We do not know why our number (6%) differs from the number quoted by Gorokhova et al.2 (13%). This may be due to random variation, or, as previously discussed,3 it is possible that our cohort had fewer intragenic deletions because these were previously picked up by CMA, and therefore not sent to us for analysis. On the other hand, the cohort presented by Gorokhova and others may somehow be biased toward patients with small deletions, possibly due to selection bias, but alternatively for biological reasons. For NSD1 for example, it has been suggested that the contribution of intragenic deletion differs between Japanese and non-Japanese populations,6 although we suspect that the majority of patients in the two ARID1B cohorts are of Caucasian ancestry. Regardless of the cause, it is clear that intragenic pathogenic variants in ARID1B are not rare.

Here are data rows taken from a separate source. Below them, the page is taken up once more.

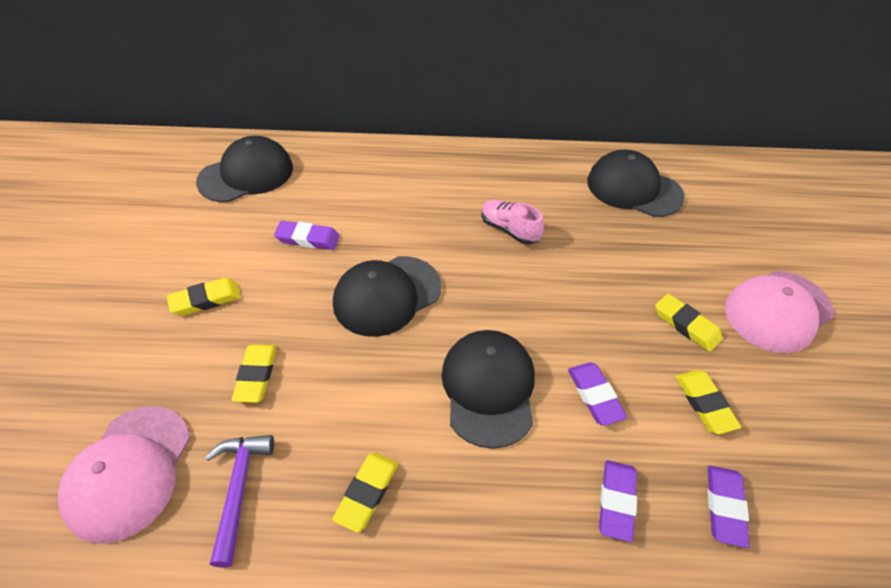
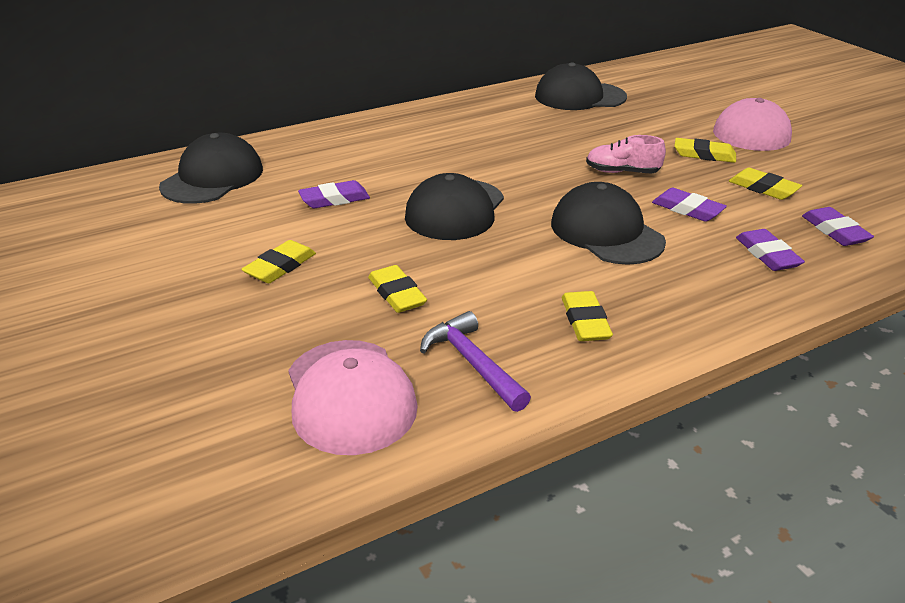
camera: 30 degrees left, 15 degrees down
(509, 230) = (511, 144): pink shoe -> pink shoe (622, 172)

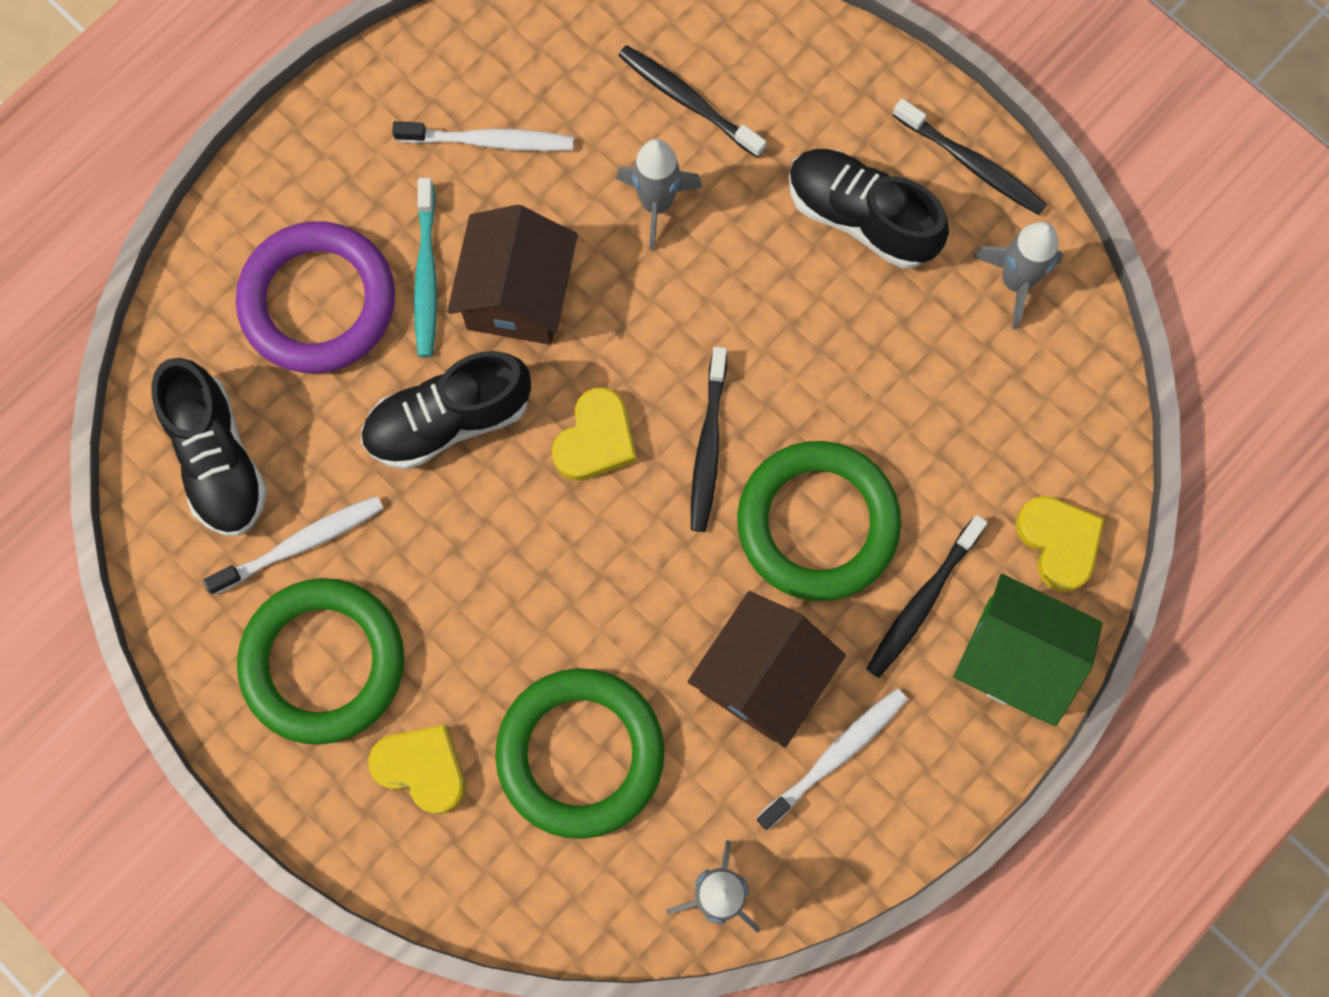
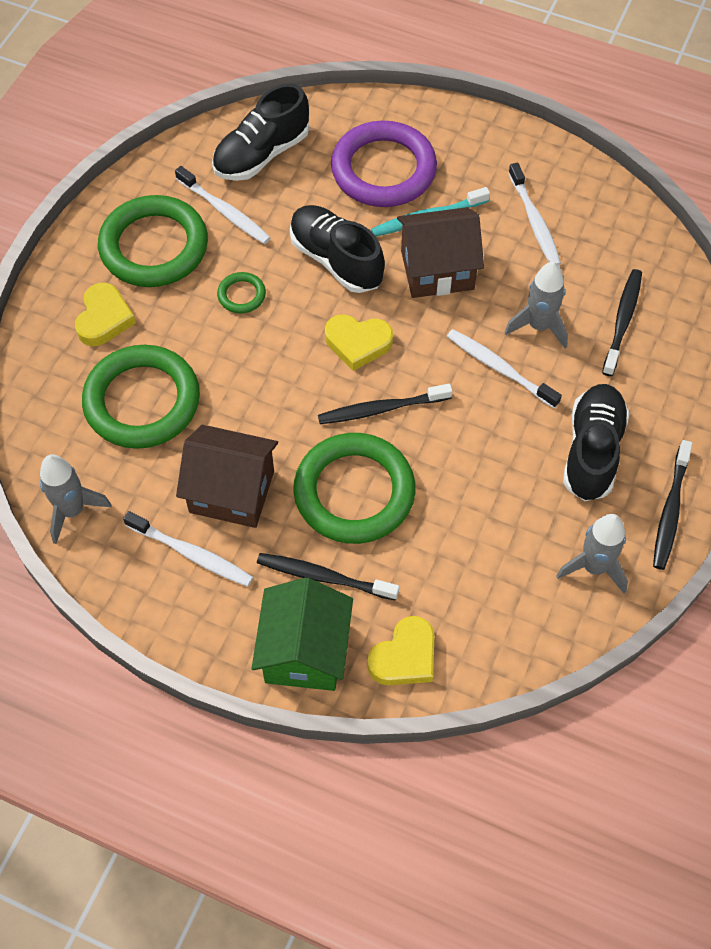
camera: 70 degrees right, 15 degrees down
(457, 566) = (241, 295): none -> green ring
(701, 277) = (499, 368): none -> white toothbrush

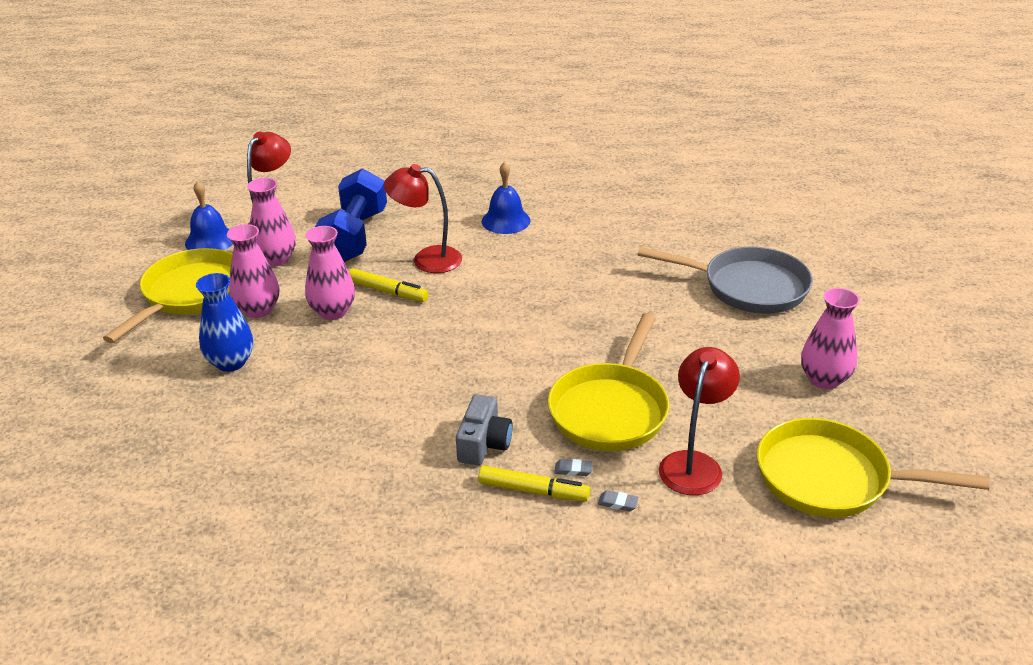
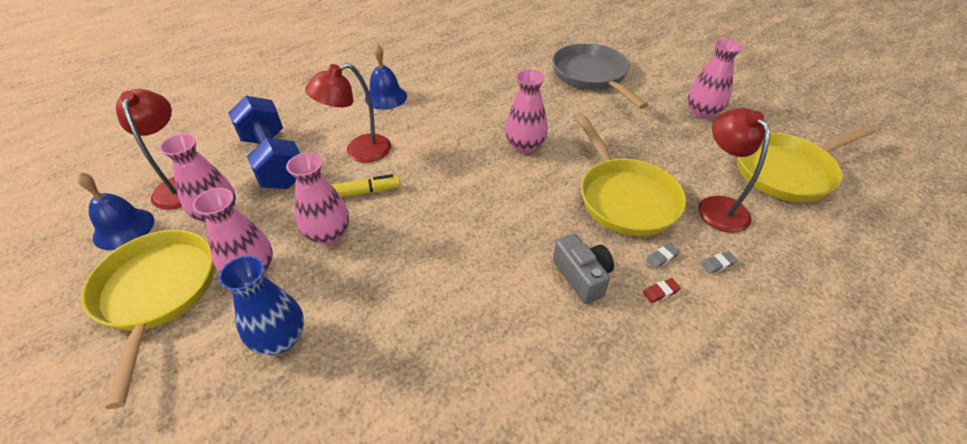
camera: 40 degrees left, 10 degrees up
(533, 491) = (660, 292): yellow marker -> red eraser
(577, 321) = (525, 146): none -> pink vase
(748, 287) = (591, 76): grey pan -> grey pan turned 90 degrees counterclockwise

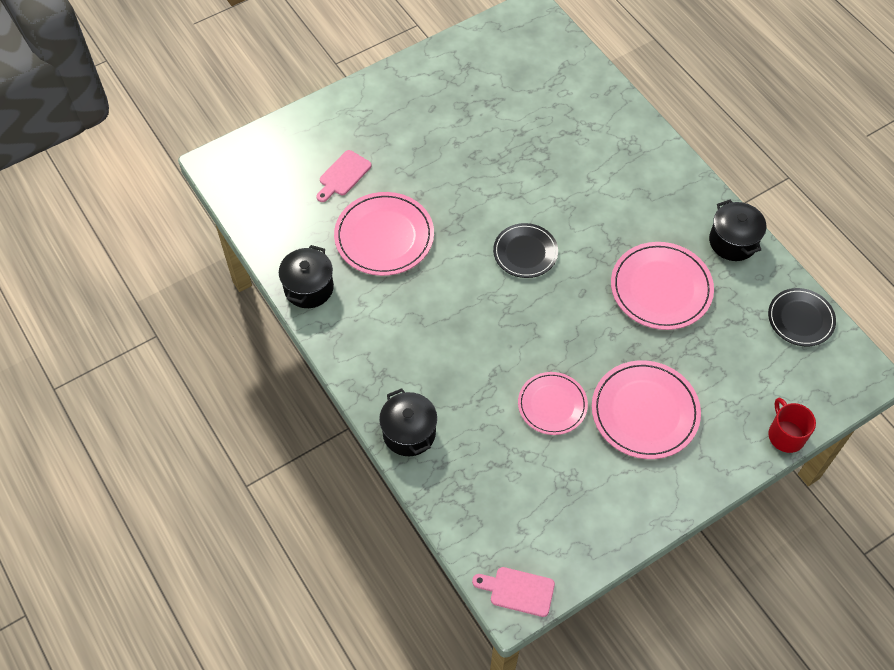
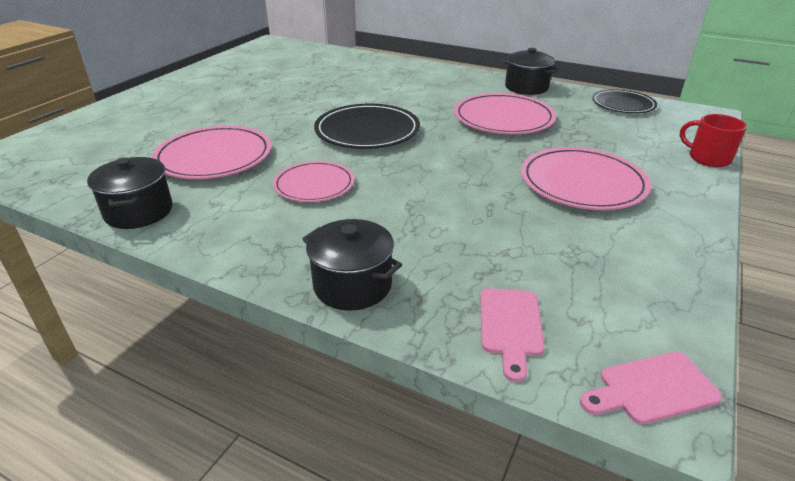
camera: 30 degrees left, 25 degrees down
(343, 175) = (145, 135): pink cutting board -> pink cutting board (510, 326)
(525, 252) = (367, 131): black plate -> black plate, size x1.55
(552, 405) = (493, 207): pink plate -> pink plate (314, 185)

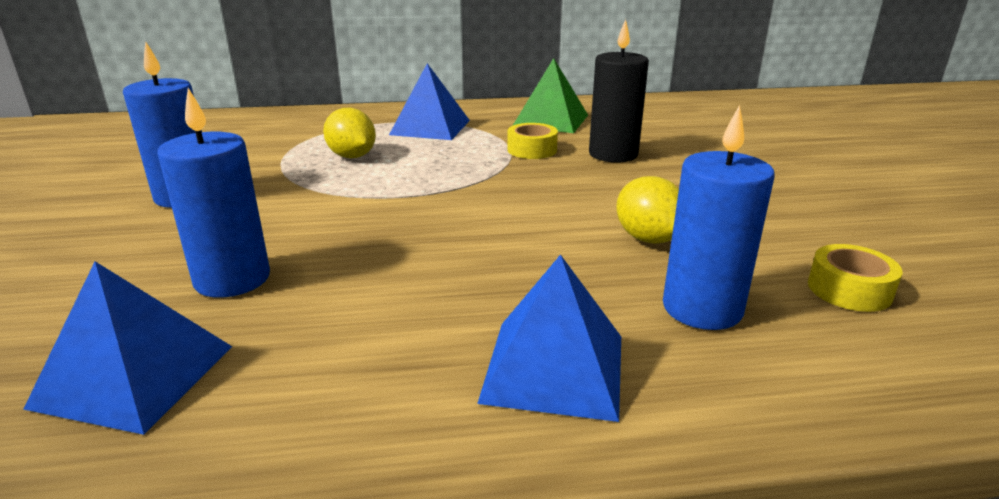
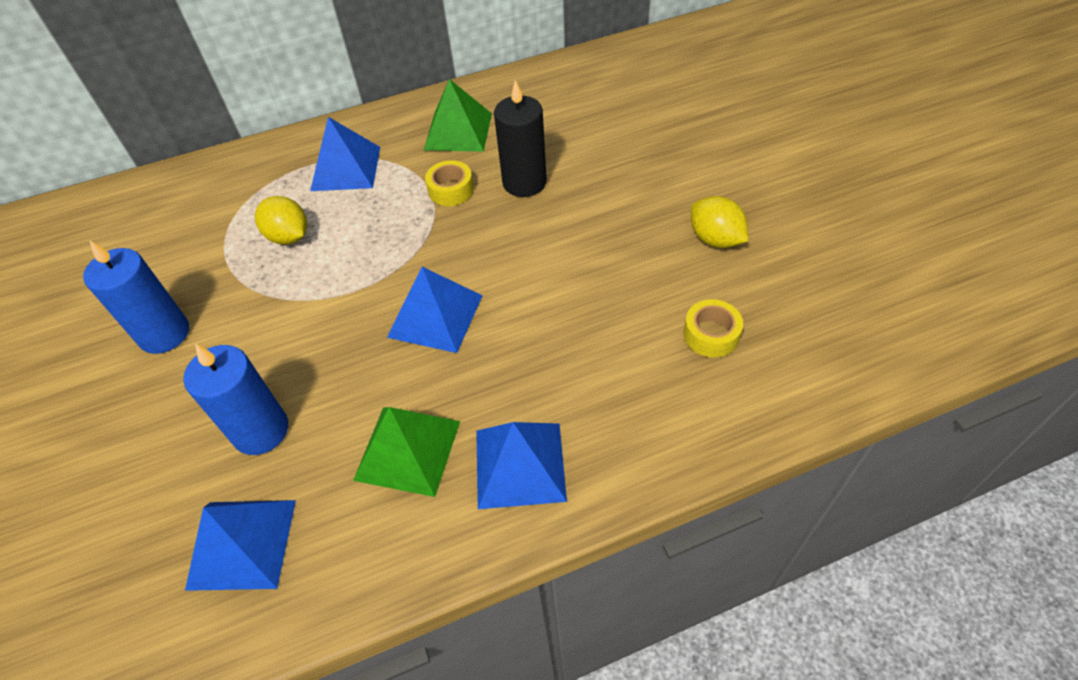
camera: 10 degrees left, 25 degrees up
(403, 326) = (408, 450): none -> green pyramid
(484, 225) = (435, 316): none -> blue pyramid
(648, 239) = (567, 305): yellow lemon -> yellow lemon (715, 239)
(702, 308) = (611, 380): blue candle -> none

So how can these be identified? When the clinical suspicion is high, MLPA or focused CNV calling on NGS data can be performed. If in spite of sufficient analysis for intragenic deletions no variant is found and clinical suspicion remains high, karyotyping can be considered since there have been four reports of translocations through ARID1B. Another intriguing possibility is to investigate the epi-signature in blood. Recently, BAFopathies including ARID1B-related intellectual disability were shown to have a specific epi-signature.7 Thus, in cases with a high clinical suspicion one could consider performing a DNA methylation test. When the profile is specific for BAF complex involvement intragenic variants could be more precisely investigated, for example by genome sequencing.

However, as we have shown, there are many patients with pathogenic variants in ARID1B that do not have specific features,1 and therefore only investigations using genome-wide techniques would be offered to these patients. In our population, many intragenic deletions (exons 1–5, 5–6, 6, 6–7, 6–8) were identified by CMA, which partially overlap with cases 1, 2, 4, and 6 presented by Gorokhova et al.2 It is clear that the resolution of CMA differs significantly between diagnostic laboratories. Although Gorokhova and colleagues point out that several arrays suffer from a lack of probes in exons 9–20, many diagnostic labs use higher-resolution arrays. For example, our diagnostic laboratory has used the Agilent Cytoscan HD array, which has over 50 probes in this region, since 2011.

These days, most patients with intellectual disability (ID) also undergo ES or gene panel analysis. CNV calling on such data is possible, but to balance sensitivity and specificity it is usually restricted to calls in multiple adjacent exons.8 We propose to increase sensitivity by decreasing such thresholds for genes that are frequent causes of ID and have haploinsufficiency as the main mechanism, such as ARID1B and ANKRD11.

In conclusion, we agree with Gorokhova and colleagues that intragenic deletions in ARID1B are a relevant part of the mutational spectrum. Interestingly, we have observed a sharp decrease in diagnostic requests for ARID1B in recent years, although we are the only diagnostic laboratory offering MLPA for ARID1B in the Netherlands. In our experience, most geneticists will request trio ES at their local laboratory when CSS is suspected given the high number of genes involved. Intragenic deletions may thus be missed especially in the absence of sensitive CNV-calling on ES data. We highly recommend screening for intragenic deletions of ARID1B in patients with a clinical suspicion of CSS, and further propose to increase CNV detection sensitivity for frequent ID genes such as ARID1B by decreasing stringency for these genes when calling CNVs on exome sequencing and panel data.